**Tasks to perform**
1) Which place names does the excerpt on "Rising Sun" mention? List each one once.
2) Answer each question from the excerpt on "Rising Sun":
(a) Which company published the novel?
(b) According to one character, by how much has foreign investment in Japan declined, and over what period?
(c) Where did Robert Nathan's review appear?
3) According to the excerpt on "Rising Sun," why does the novel threaten to raise the temperature by several degrees?

**Page excerpt**
Michael Crichton may be the only one feeling that way regarding "Rising Sun." At a time when Japanese-U.S. relations are lTC becoming especially strained, when every even halfway critical comment by a politician on one side of the Pacific Ocean is viewed with outrage on the other, along comes Michael Crichton with a tidy little thriller that threatens to raise the temperature by several degrees.
Published this month by Alfred A. Knopf with a first printing of more than 200,000, "Rising Sun" is a tense thriller set around the murder of an American call girl in a Japanese-owned office building in Los Angeles. But it is also a warning about an economic war he says the United States most assuredly is losing with Japan.
Japanese industry is portrayed as an all-out predator; one character notes, "Overall, foreign investment in Japan has declined by half in the last ten years. One company after another finds the Japanese market just too tough."
The United States is depicted as a nation in serious decline, its citizens unwilling or unable to accept the vastly different ways the Japanese think and operate. At the end of the novel, Mr. Crichton provides an extensive bibliography of recent books that deal with Japanese-U.S. relations.
"Rising Sun" already has gained its ardent defenders and vehement critics. Lining up in favor of Mr. Crichton was novelist Robert Nathan, whose front-page review in the New York Times Book Review gushed, "Every so often, a work of popular fiction vaults over its humble origins as entertainment, grasps the American imagination and stirs up the volcanic subtexts of our daily life. . . . Michael Crichton's eighth novel . . . is likely to be another."

**Record extracts**
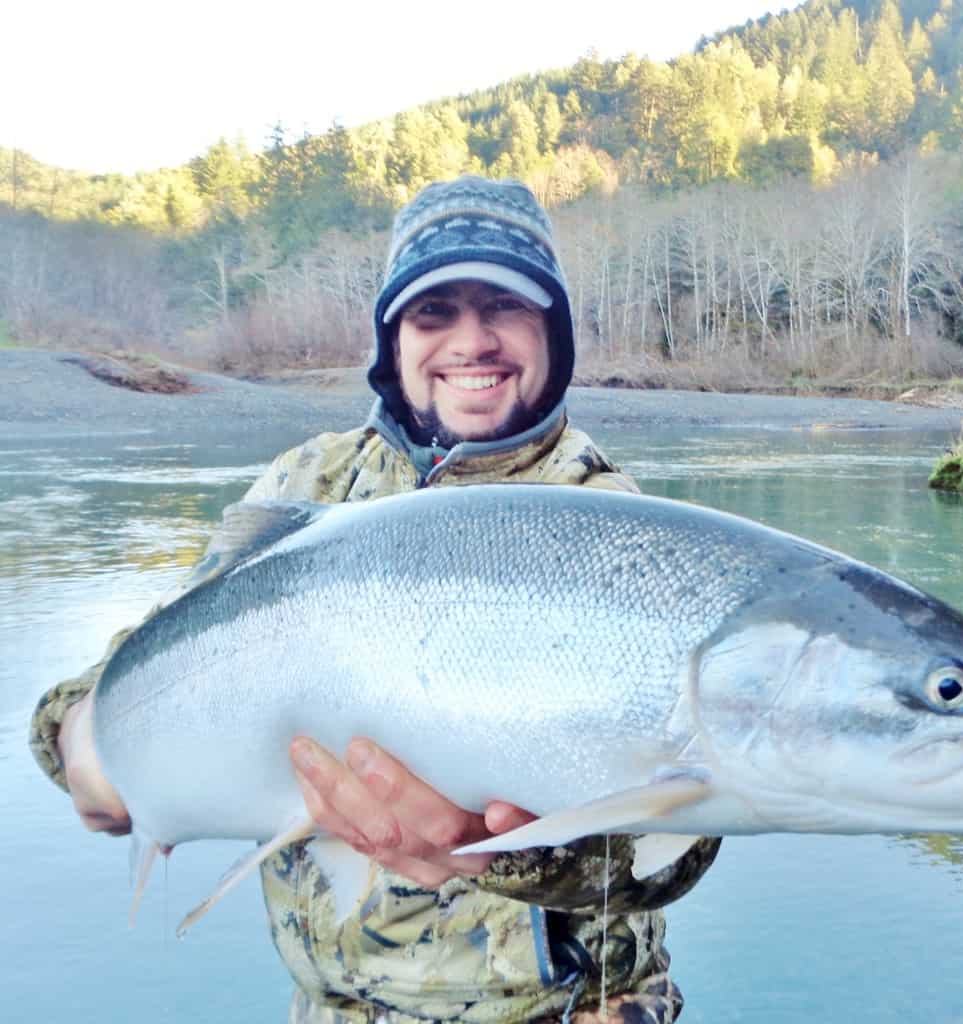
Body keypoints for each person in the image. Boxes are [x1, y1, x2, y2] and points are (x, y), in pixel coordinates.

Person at [30, 176, 720, 1023]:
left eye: (504, 306)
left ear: (552, 333)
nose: (473, 341)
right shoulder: (306, 483)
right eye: (435, 314)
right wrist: (74, 743)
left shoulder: (614, 523)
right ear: (393, 340)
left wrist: (488, 852)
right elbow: (151, 661)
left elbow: (673, 852)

**Solutions for each task**
1) Pacific Ocean, United States, Japan, Los Angeles

2)
(a) Alfred A. Knopf
(b) By half, over the last ten years
(c) On the front page of the New York Times Book Review

3) It arrives when Japanese-U.S. relations are becoming especially strained. Even a halfway critical comment by a politician on one side of the Pacific Ocean is viewed with outrage on the other side.